Cronaca

Primario della clinica Tortorella arrestato, 6 i casi di omicidio contestati: “Papà era un vegetale”

Salerno, arrestato il primario della clinica Tortorella Napolitano. Sono 6 i casi di omicidio colposo contestati

Salerno, nella giornata di ieri è stato arrestato il primario della clinica Tortorella Carmine Napolitano. Le accuse sono di plurimi omicidi colposi commessi in arco temporale intercorrente tra il 12 novembre del 2017 ed il 25 marzo del 2018. Nello specifico, sono 6 i casi di omicidio colposo contestati.

Arrestato primario della clinica Tortorella, i decessi “anomali”

Dal caso di Luigi Cipollaro a quello di Michele Citera in cui lo stesso paziente «sentiva avvicinarsi la sua fine». E, ancora, il decesso di Andrea Carro, Aniello Montuori, Nunziante Sorrentino, Pasquale Sansone: tutti avvenuti tra novembre 2017 e marzo 2018.

“Papà era un vegetale”

Particolarmente toccante è il racconto del figlio di Luigi Cipollaro: «Alla fine stava sempre a letto, sembrava un vegetale. Ci eravamo resi conto che qualcosa non andava, aveva attacchi di febbre altissima con convulsioni. Riusciva solo a dire poche parole e per di più confuse, si stava spegnendo lentamente».

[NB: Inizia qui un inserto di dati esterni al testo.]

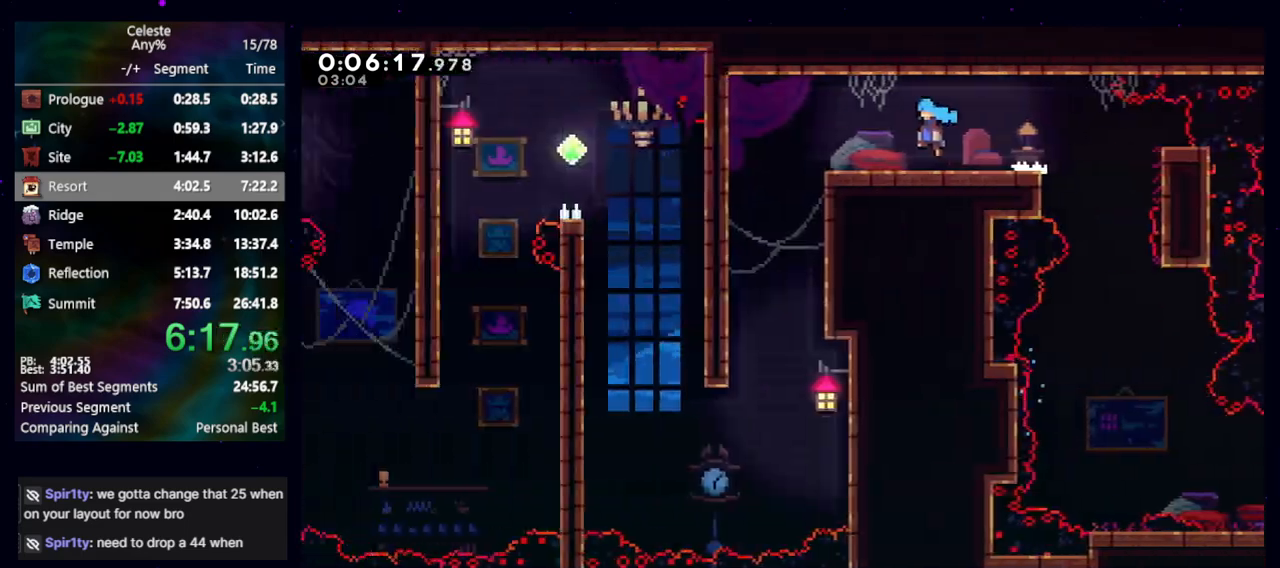
{"keys": ["down", "left"], "events": []}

Il padre 62enne rimase ricoverato presso la clinica Tortorella dal 22 novembre 2017 al 15 gennaio 2018 per un intervento chirurgico allo stomaco: operazione che durò 10 ore e per «la ricostruzione del canale digerente venne utilizzato una parte di colon-intestino, tecnica diversa da quella che avrebbero inizialmente voluto utilizzare», come lo stesso chirurgo Napolitano informò i familiari del paziente. Il dottore li rassicurò dicendo che l’intervento era «andato benissimo, non prospettando alcun rischio post operatorio».

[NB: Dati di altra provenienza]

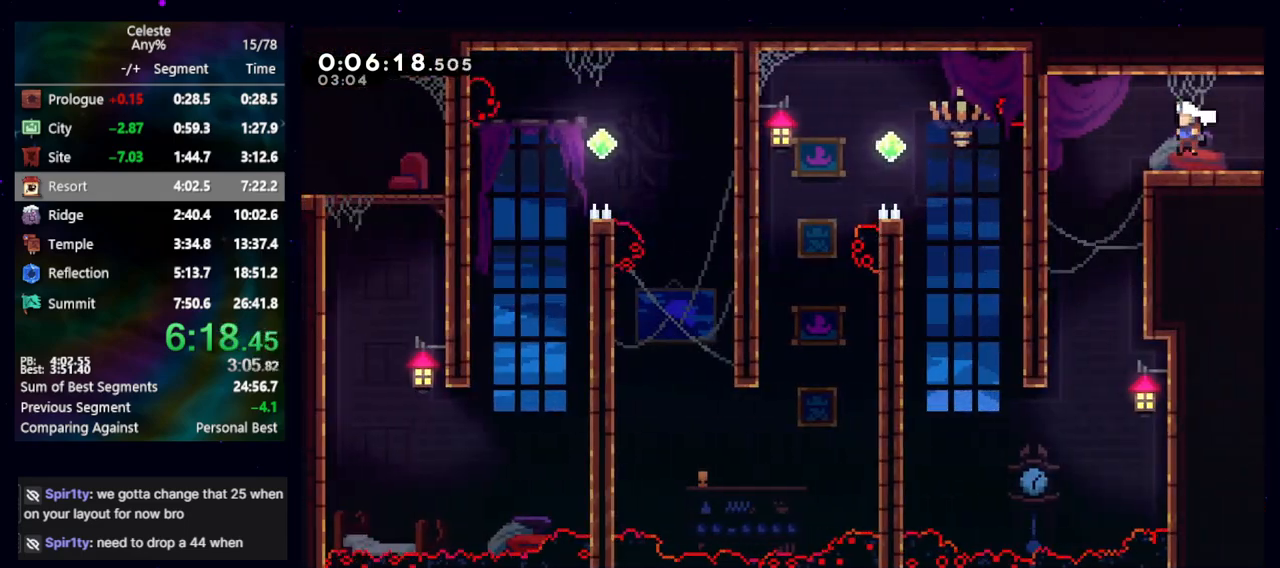
{"keys": ["down", "left"], "events": []}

“Peggiorava giorno dopo giorno”

Ma diversi giorni dopo l’operazione, il medico disse ai figli del paziente che quest’ultimo aveva una fistole toracica che si era determinata durante l’intervento e che si sarebbe dovuta richiudere da sola nei giorni successivi. Ma no fu così: «Trascorsi dieci giorni dall’intervento, periodo in cui mio padre aveva la febbre ed era alimentato da una sacca in quanto non poteva nè mangiare nè bere, venne sottoposto ad una Tac per verificare lo stato della fistole».

Il racconto continua: «Anche in quest’occasione ci venne detto di non preoccuparci: sebbene ancora aperta, la fistole era in fase di chiusura. Passarono ancora alcuni giorni ed iniziò l’alimentazione autonoma: cosa che fece peggiorare le sue condizioni tanto che dopo tre giorni ritornarono ad alimentarlo con la sacca. Tempestato dalla mie domande, il dottor Napolitano solo allora mi parlò della gravità delle condizioni di mio padre dicendomi che avrebbe praticato un secondo intervento per l’applicazione di una protesi che avrebbe chiuso artificialmente la fistole e di non averlo fatto prima in quanto temeva per i punti di sutura ancora troppo freschi».

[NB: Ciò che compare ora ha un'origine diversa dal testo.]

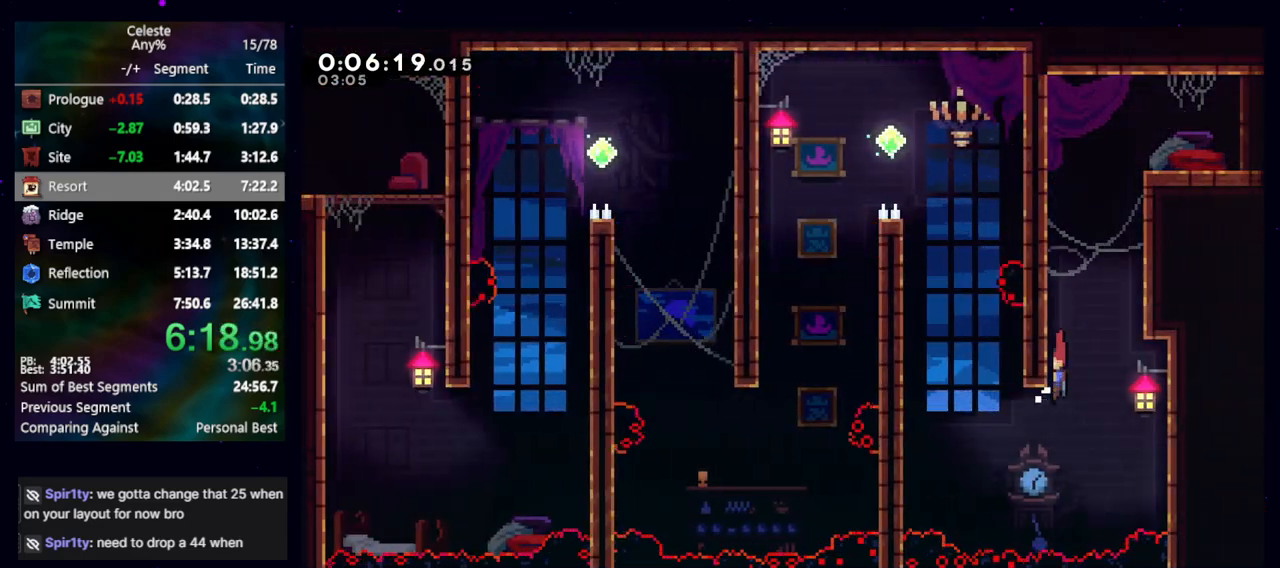
{"keys": ["grab", "jump", "left"], "events": [[17, "down", "up"], [50, "demo", "down"], [100, "up", "down"], [150, "grab", "down"], [200, "demo", "up"], [333, "up", "up"], [433, "jump", "down"]]}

Nulla cambiò con il secondo intervento. Il paziente, infatti, morì dopo 3 giorni.

Il caso di Michele Citera

Stessa sorte per Michele Citera il quale venne operato il 12 marzo 2018 e morì la sera dello stesso giorno. L’uomo sentiva che la «fine era vicina». Sopposto a duodenocefalopancreasectomia, fu il dottor Napolitano ad effettuare l’intervento. Secondo il medico l’operazione era l’unica strada percorribile. In seguito all’intervento, durato otto ore, il dottore ci disse di aver trovato un tumore molto più esteso ma tuttavia era andato tutto a buon fine. Nel frattempo papà si era svegliato e mi disse di avere la gamba troppo calda e le labbra asciutte ma io lo rassicurai dicendo che era normale dopo un intervento». E ricorda un particolare agghiacciante: «Prima di lasciarlo, papà mi disse di non andare via perchè non ci saremmo più visti». E così fu.